Russlands zaghafter Umgang mit Kriegsrückkehrern
Fast dreieinhalb Jahre dauert der russische Angriffskrieg gegen die Ukraine. Der Kreml investiert Milliarden, um immer neue Soldaten anzuwerben. Diese kommen eines Tages zurück, verwundet, traumatisiert und, wie mehrere Fälle schon gezeigt haben, gewaltbereit. Die Rückkehr ins zivile Leben ist schwierig, zumal in Russland wenig dafür getan wird. Korrespondent Calum MacKenzie zur Situation im Land.
Wie gross ist das Ausmass von traumatisierten Kriegsrückkehrern in Russland?
Das ist schwer zu beziffern. Die russischen Behörden sind sehr zurückhaltend mit Zahlen zu rekrutierten, mobilisierten und zurückgekehrten Soldaten. Zu den Getöteten macht Russland seit Jahren keine Angaben mehr. Die BBC und das unabhängige russische Medium Mediazona kommen mit ihren Recherchen auf über 119'000 im Krieg gefallene Russen. Von solchen Konflikten weiss man, dass auf jeden Gefallenen mindestens drei, wahrscheinlich noch mehr Verwundete und Traumatisierte kommen. Das heisst, wir reden von hunderttausenden Soldaten, die eines Tages nach Russland zurückkommen und Unterstützung brauchen.
Was ist das Problem bei einer solchen Masse an Traumatisierten?
Auch wenn nicht alle betroffen sind, wird Russland praktisch auf einen Schlag im ganzen Land mit einer grossen Zahl an Männern zu tun haben, die an Depressionen oder Schlafstörungen leiden. Problematisch ist auch, wenn sie arbeitsunfähig sind, mit Aggressionen kämpfen und vielleicht einen Hang zu Drogenmissbrauch oder Kriminalität entwickeln.
Ist das ein Thema in der russischen Öffentlichkeit?

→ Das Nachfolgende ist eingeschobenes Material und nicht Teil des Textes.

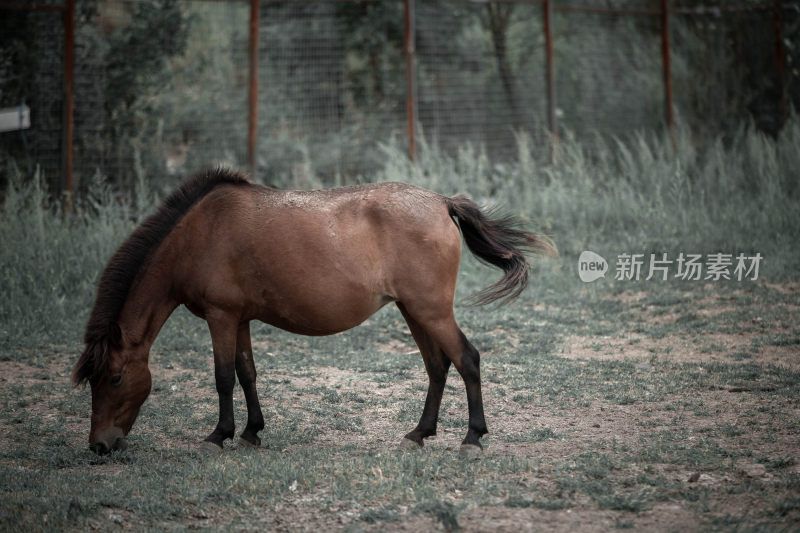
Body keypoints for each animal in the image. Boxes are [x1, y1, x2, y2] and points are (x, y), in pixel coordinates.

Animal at [72, 168, 552, 456]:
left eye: (114, 378)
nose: (100, 446)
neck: (200, 233)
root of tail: (441, 202)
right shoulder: (240, 318)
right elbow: (247, 373)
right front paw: (251, 432)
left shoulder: (221, 316)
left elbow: (223, 377)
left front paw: (219, 435)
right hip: (414, 311)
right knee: (437, 366)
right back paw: (420, 433)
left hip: (430, 311)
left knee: (466, 359)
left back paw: (472, 438)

Ja, weil gewisse Einzelfälle bereits für Aufsehen gesorgt haben. In mehreren Fällen sind zurückgekehrte russische Soldaten kriminell geworden, haben sogar schwere Verbrechen wie Morde verübt. In einigen Fällen waren das Männer, die schon zuvor im Gefängnis sassen und dort rekrutiert wurden – aber nicht nur. Hinzu kommt, dass auch systemtreue Politikerinnen und Politiker das Problem zunehmend benennen. Sie üben zwar keine Kritik am Kreml und fordern keine konkreten Massnahmen, aber sie sagen, das dürfe nicht vergessen gehen. Einerseits will man den Anschein erwecken, es werde was getan. Aber einigen ist die Realität des Problems bewusst und sie wollen die Aufmerksamkeit der Entscheidungsträger darauf lenken.
Gibt es genug Hilfsangebote – vor allem psychologische Betreuung?
Das russische Gesundheitssystem ist ohnehin schon unter Druck. Es fehlen Zehntausende Ärztinnen und Ärzte. Bei der psychiatrischen und psychologischen Betreuung ist der Mangel noch grösser. Es gab in der Vergangenheit zivilgesellschaftliche Organisationen, die hier aushelfen konnten. Der Kreml hat aber viele davon verboten oder ausgegrenzt. Im Winter hat man mir in Moskau bei einem Hilfswerk gegen häusliche Gewalt erzählt, dass den Familien von Soldaten davon abgeraten werde, nicht-staatliche Stellen aufzusuchen, wenn sie Hilfe brauchen. Zwar hat Putin eine Stiftung einrichten lassen, die bei all diesen Fragen helfen soll, aber das Budget dafür ist viel zu klein. Putin bestimmt letztlich, was der Staat priorisieren soll. All seine Ressourcen werden in die Kriegsführung geschleust, ohne für die Zeit danach zu sorgen.